(Given data)
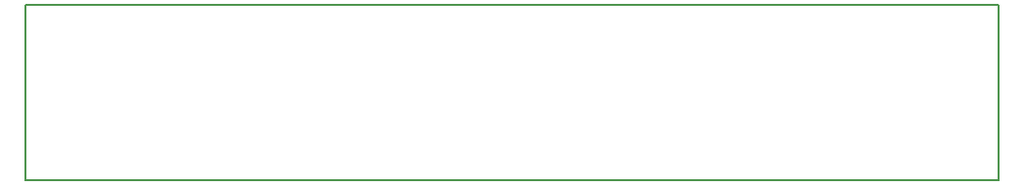
<source format=gm1>
G04 Layer_Color=16711935*
%FSLAX44Y44*%
%MOMM*%
G71*
G01*
G75*
%ADD11C,0.2000*%
D11*
X0Y152500D02*
X842500D01*
X842500Y0D02*
Y152500D01*
X0Y0D02*
Y152500D01*
Y0D02*
X842500D01*
X0Y152500D02*
X842500D01*
X842500Y0D02*
Y152500D01*
X0Y0D02*
Y152500D01*
Y0D02*
X842500D01*
M02*

</source>
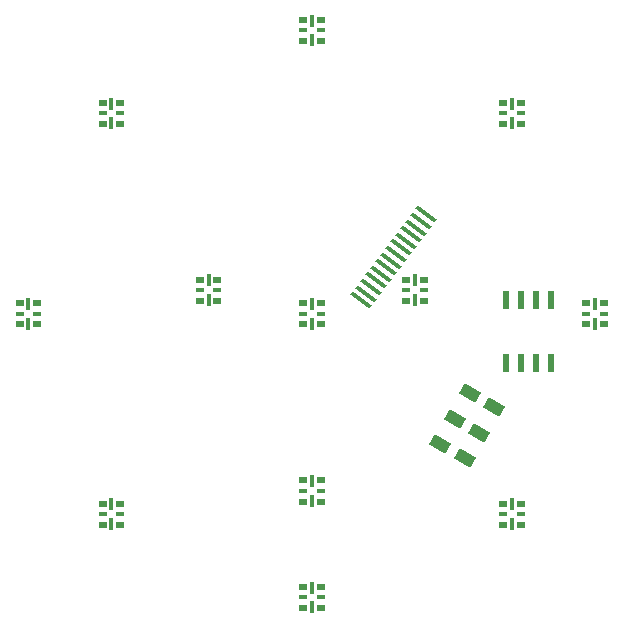
<source format=gbp>
%FSTAX23Y23*%
%MOMM*%
%SFA1B1*%

%IPPOS*%
%AMD49*
4,1,4,-0.441960,0.830580,-0.939800,-0.033020,0.441960,-0.830580,0.939800,0.033020,-0.441960,0.830580,0.0*
%
%AMD50*
4,1,4,0.693420,-0.739140,0.901700,-0.462280,-0.693420,0.739140,-0.901700,0.462280,0.693420,-0.739140,0.0*
%
%ADD26R,0.799998X0.499999*%
%ADD27R,0.799998X0.299999*%
%ADD28R,0.299999X0.999998*%
G04~CAMADD=49~9~0.0~0.0~393.7~629.9~0.0~0.0~0~0.0~0.0~0.0~0.0~0~0.0~0.0~0.0~0.0~0~0.0~0.0~0.0~60.0~740.0~653.0*
%ADD49D49*%
G04~CAMADD=50~9~0.0~0.0~137.8~787.4~0.0~0.0~0~0.0~0.0~0.0~0.0~0~0.0~0.0~0.0~0.0~0~0.0~0.0~0.0~233.0~710.0~581.0*
%ADD50D50*%
%ADD51R,0.609999X1.599997*%
%LNledpendantpcb-1*%
%LPD*%
G54D26*
X09499Y02899D03*
Y01099D03*
X07999Y02899D03*
Y01099D03*
X-00749Y-00899D03*
Y00899D03*
X00749Y-00899D03*
Y00899D03*
X-07999Y02899D03*
Y01099D03*
X-09499Y02899D03*
Y01099D03*
X-00749Y-15899D03*
Y-14099D03*
X00749Y-15899D03*
Y-14099D03*
Y-23099D03*
Y-24899D03*
X-00749Y-23099D03*
Y-24899D03*
X-17719Y-17869D03*
Y-16069D03*
X-16219Y-17869D03*
Y-16069D03*
X-23249Y00899D03*
Y-00899D03*
X-24749Y00899D03*
Y-00899D03*
X-17719Y16069D03*
Y17869D03*
X-16219Y16069D03*
Y17869D03*
X00749Y24899D03*
Y23099D03*
X-00749Y24899D03*
Y23099D03*
X16219Y16069D03*
Y17869D03*
X17719Y16069D03*
Y17869D03*
X24749Y00899D03*
Y-00899D03*
X23249Y00899D03*
Y-00899D03*
X16219Y-17869D03*
Y-16069D03*
X17719Y-17869D03*
Y-16069D03*
G54D27*
X09499Y01999D03*
X07999D03*
X-00749Y0D03*
X00749D03*
X-07999Y01999D03*
X-09499D03*
X-00749Y-14999D03*
X00749D03*
Y-23999D03*
X-00749D03*
X-17719Y-16969D03*
X-16219D03*
X-23249Y0D03*
X-24749D03*
X-17719Y16969D03*
X-16219D03*
X00749Y23999D03*
X-00749D03*
X16219Y16969D03*
X17719D03*
X24749Y0D03*
X23249D03*
X16219Y-16969D03*
X17719D03*
G54D28*
X08749Y02829D03*
Y01169D03*
X0Y-00829D03*
Y00829D03*
X-08749Y02829D03*
Y01169D03*
X0Y-15829D03*
Y-14169D03*
Y-23169D03*
Y-24829D03*
X-16969Y-17799D03*
Y-16139D03*
X-23999Y00829D03*
Y-00829D03*
X-16969Y16139D03*
Y17799D03*
X0Y24829D03*
Y23169D03*
X16969Y16139D03*
Y17799D03*
X23999Y00829D03*
Y-00829D03*
X16969Y-17799D03*
Y-16139D03*
G54D49*
X1211Y-08874D03*
X15438Y-07909D03*
X12938Y-12239D03*
X14188Y-10074D03*
X1086Y-11039D03*
X1336Y-06709D03*
G54D50*
X04156Y01156D03*
X04578Y01715D03*
X04999Y02274D03*
X0542Y02833D03*
X05842Y03392D03*
X06263Y03951D03*
X06684Y0451D03*
X07105Y05069D03*
X07527Y05628D03*
X07948Y06187D03*
X08369Y06746D03*
X0879Y07305D03*
X09212Y07864D03*
X09633Y08423D03*
G54D51*
X17699Y-04199D03*
X18969D03*
X17699Y01199D03*
X18969D03*
X16429Y-04199D03*
X20239D03*
X16429Y01199D03*
X20239D03*
M02*
</source>
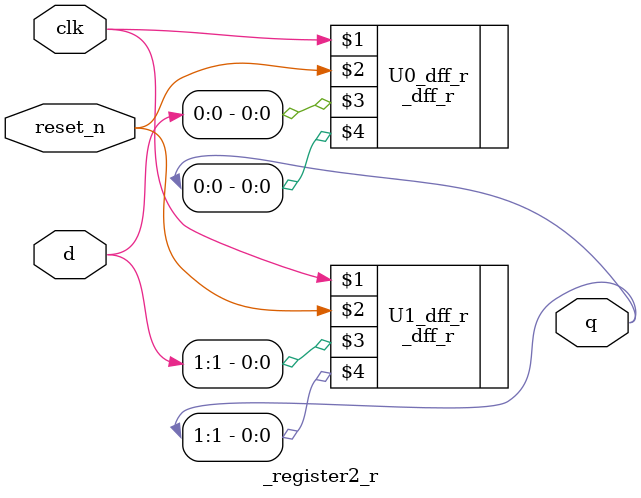
<source format=v>
module _register2_r(clk, reset_n, d, q);
	input clk, reset_n;
	input[1:0] d;
	output[1:0] q;

	_dff_r U0_dff_r(clk, reset_n, d[0], q[0]);
	_dff_r U1_dff_r(clk, reset_n, d[1], q[1]);

endmodule

</source>
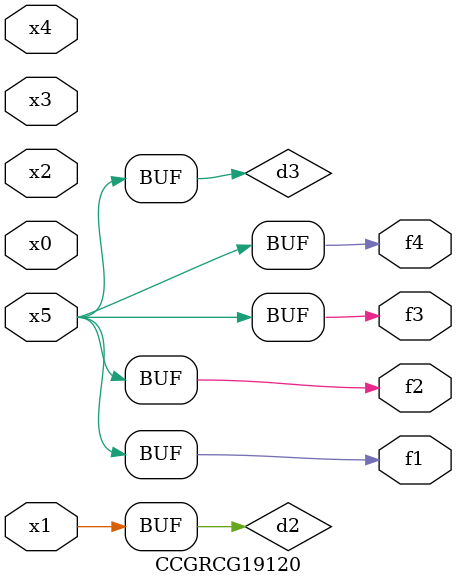
<source format=v>
module CCGRCG19120(
	input x0, x1, x2, x3, x4, x5,
	output f1, f2, f3, f4
);

	wire d1, d2, d3;

	not (d1, x5);
	or (d2, x1);
	xnor (d3, d1);
	assign f1 = d3;
	assign f2 = d3;
	assign f3 = d3;
	assign f4 = d3;
endmodule

</source>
(End Given data)
#### Task instructions
In the data above, find each line that uses the string "assign". Copy it.

#### Solution below
	assign f1 = d3;
	assign f2 = d3;
	assign f3 = d3;
	assign f4 = d3;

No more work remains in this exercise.